= Frank Peers =

Canadian political scientist and historian

Frank Wayne Peers (January 18, 1918 – October 2016) was a Canadian political scientist and historian. He is a former director of information programming at the Canadian Broadcasting Corporation, who later taught at the University of Toronto in the Department of Political Economy. He is the author of two books and many articles about the politics of broadcasting in Canada.

==Early life and education==
Peers was born in Alsask, Saskatchewan. He received his Bachelor of Arts in 1936 and a Bachelor of Education in 1943 from the University of Alberta (Mount Royal College). In 1948, he received his Masters of Arts and then a Doctorate degree from the University of Toronto in 1966.

==Career==
Peers worked at the Canadian Broadcasting Corporation, where he served as the head of Public Affairs, and then Director of Information Programming.

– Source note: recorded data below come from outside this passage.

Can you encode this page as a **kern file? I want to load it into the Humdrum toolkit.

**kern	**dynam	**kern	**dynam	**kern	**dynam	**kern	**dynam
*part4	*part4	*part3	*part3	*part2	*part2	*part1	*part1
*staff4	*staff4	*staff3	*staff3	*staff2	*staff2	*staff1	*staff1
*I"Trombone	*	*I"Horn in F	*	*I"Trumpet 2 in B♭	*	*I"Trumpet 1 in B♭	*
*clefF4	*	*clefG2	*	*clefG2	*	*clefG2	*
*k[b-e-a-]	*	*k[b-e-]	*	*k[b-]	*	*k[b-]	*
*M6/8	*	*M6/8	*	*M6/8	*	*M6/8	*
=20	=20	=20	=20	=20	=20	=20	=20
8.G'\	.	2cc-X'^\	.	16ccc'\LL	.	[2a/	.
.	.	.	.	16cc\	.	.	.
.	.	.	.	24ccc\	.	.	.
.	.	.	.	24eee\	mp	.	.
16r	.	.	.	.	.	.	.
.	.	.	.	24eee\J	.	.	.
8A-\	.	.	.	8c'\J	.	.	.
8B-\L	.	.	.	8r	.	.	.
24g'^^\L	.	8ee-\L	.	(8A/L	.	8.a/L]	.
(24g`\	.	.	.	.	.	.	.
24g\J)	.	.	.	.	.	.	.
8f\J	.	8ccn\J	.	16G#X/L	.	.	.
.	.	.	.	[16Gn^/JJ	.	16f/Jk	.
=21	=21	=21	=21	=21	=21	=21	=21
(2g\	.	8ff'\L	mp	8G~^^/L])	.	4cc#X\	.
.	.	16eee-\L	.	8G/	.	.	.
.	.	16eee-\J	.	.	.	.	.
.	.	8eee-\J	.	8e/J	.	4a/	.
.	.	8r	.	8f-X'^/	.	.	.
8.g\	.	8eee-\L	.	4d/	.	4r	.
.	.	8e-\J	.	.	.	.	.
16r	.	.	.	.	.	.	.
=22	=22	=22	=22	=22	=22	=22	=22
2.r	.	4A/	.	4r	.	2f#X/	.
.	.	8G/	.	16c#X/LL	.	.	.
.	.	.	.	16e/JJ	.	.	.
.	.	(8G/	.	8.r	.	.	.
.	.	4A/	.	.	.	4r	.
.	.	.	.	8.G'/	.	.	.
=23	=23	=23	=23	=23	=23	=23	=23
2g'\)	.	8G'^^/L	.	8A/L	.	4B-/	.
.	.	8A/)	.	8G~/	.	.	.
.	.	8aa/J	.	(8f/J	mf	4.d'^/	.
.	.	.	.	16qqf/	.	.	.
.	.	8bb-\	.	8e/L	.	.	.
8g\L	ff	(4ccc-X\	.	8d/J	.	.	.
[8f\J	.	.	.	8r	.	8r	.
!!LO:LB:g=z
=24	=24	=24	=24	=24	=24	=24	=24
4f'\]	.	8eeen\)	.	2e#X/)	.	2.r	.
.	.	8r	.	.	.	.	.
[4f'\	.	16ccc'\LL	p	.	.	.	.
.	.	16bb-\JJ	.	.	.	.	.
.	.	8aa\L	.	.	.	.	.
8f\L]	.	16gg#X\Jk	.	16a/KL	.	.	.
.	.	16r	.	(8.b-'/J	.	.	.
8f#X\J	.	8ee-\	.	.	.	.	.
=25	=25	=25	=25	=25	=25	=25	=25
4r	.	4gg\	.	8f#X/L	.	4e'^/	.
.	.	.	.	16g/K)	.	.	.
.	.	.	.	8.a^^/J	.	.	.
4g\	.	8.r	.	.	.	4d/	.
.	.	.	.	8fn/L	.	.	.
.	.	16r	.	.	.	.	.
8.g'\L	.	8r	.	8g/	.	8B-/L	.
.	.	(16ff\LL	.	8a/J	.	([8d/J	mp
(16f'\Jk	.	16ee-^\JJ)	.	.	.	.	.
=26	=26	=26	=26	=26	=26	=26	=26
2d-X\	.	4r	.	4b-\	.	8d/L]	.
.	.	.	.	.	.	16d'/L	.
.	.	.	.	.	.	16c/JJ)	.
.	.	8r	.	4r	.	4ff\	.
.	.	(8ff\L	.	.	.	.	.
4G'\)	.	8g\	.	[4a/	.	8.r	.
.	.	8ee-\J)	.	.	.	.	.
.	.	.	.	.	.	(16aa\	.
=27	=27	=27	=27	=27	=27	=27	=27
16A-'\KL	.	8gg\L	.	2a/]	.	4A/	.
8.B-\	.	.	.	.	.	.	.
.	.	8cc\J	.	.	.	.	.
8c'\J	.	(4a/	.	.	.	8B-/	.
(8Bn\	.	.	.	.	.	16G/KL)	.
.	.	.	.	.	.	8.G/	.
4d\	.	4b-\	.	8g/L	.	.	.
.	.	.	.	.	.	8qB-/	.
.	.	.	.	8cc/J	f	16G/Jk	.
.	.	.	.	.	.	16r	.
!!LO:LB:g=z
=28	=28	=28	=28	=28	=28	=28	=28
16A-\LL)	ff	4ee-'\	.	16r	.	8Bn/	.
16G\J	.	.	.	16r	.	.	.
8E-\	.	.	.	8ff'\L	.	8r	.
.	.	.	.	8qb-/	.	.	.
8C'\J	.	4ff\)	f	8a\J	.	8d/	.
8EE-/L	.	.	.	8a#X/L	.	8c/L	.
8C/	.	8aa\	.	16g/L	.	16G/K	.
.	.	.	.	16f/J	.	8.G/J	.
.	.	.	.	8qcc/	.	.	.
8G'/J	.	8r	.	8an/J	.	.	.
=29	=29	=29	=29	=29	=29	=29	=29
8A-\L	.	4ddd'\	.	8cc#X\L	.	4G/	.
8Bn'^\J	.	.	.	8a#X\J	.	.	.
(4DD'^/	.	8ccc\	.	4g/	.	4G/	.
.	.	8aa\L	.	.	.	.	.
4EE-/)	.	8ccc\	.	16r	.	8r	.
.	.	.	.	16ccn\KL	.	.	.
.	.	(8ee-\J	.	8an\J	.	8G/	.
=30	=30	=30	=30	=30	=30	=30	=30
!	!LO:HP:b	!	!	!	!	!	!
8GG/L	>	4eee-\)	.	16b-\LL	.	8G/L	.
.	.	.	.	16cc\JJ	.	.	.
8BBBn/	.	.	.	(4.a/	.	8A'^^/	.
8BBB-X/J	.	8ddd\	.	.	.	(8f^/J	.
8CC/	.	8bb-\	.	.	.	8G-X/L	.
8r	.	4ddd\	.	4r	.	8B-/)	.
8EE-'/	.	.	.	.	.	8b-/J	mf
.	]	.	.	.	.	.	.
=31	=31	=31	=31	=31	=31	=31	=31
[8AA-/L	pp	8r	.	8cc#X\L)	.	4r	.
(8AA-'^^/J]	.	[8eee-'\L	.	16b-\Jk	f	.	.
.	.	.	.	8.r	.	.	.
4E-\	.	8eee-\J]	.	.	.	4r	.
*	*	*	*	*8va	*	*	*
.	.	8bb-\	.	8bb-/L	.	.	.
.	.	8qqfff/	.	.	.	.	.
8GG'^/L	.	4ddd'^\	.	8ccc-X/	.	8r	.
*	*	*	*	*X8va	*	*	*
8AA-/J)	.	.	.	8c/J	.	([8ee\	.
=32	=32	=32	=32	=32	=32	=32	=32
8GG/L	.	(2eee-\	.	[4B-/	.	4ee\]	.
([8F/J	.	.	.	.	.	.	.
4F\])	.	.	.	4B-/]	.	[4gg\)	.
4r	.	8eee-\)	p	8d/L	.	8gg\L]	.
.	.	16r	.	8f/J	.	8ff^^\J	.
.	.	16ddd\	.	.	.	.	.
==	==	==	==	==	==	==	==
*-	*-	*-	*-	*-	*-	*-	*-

In 1954 he was a delegate to the Commonwealth Conference in Lahore, Pakistan.

In 1963 he began teaching Canadian politics in what was then the Department of Political Economy, at the University of Toronto. He authored two studies, The Politics of Canadian Broadcasting, 1920-1951 (UTP 1969) and The Public Eye: Television and the Politics of Canadian Broadcasting, 1952-1968 (UTP 1979), as well as articles in various journals.

In the late 1970s, he also co-edited the Canadian Journal of Political Science.

Peers retired from his academic post in 1983. He died in Toronto in October 2016 at the age of 98.

==Philanthropy==
After his retirement, Peers endowed several graduate scholarships named for professors serving before and during his own years in the department, including the Alexander Brady/MacGregor Dawson Scholarships, the Peter Russell OGS Scholarship, the Ted Hodgetts OGS Scholarship, the Paul Fox OGS Scholarship, the Stefan Dupré OGS Scholarship, the Frank Peers OGS Scholarship and Graduate Fellowship, the Ken Bryden Scholarship in Canadian Government and Politics, the Tom Easterbrook Graduate Scholarship in Mass Media, and the A.W. Johnson Graduate Scholarship in Canadian Government and Public Administration.

With Professor Peter Russell, Peers initiated the creation of the C.B. Macpherson Dissertation Fellowships. He also endowed an undergraduate scholarship at the Bonham Centre for Sexual Diversity Studies honouring the retirement of David Rayside.

==Honours==

In 2014, the Graduate Student Space for Political Science students on the third floor of Sidney Smith Hall, was named the Frank Peers Room in his honour.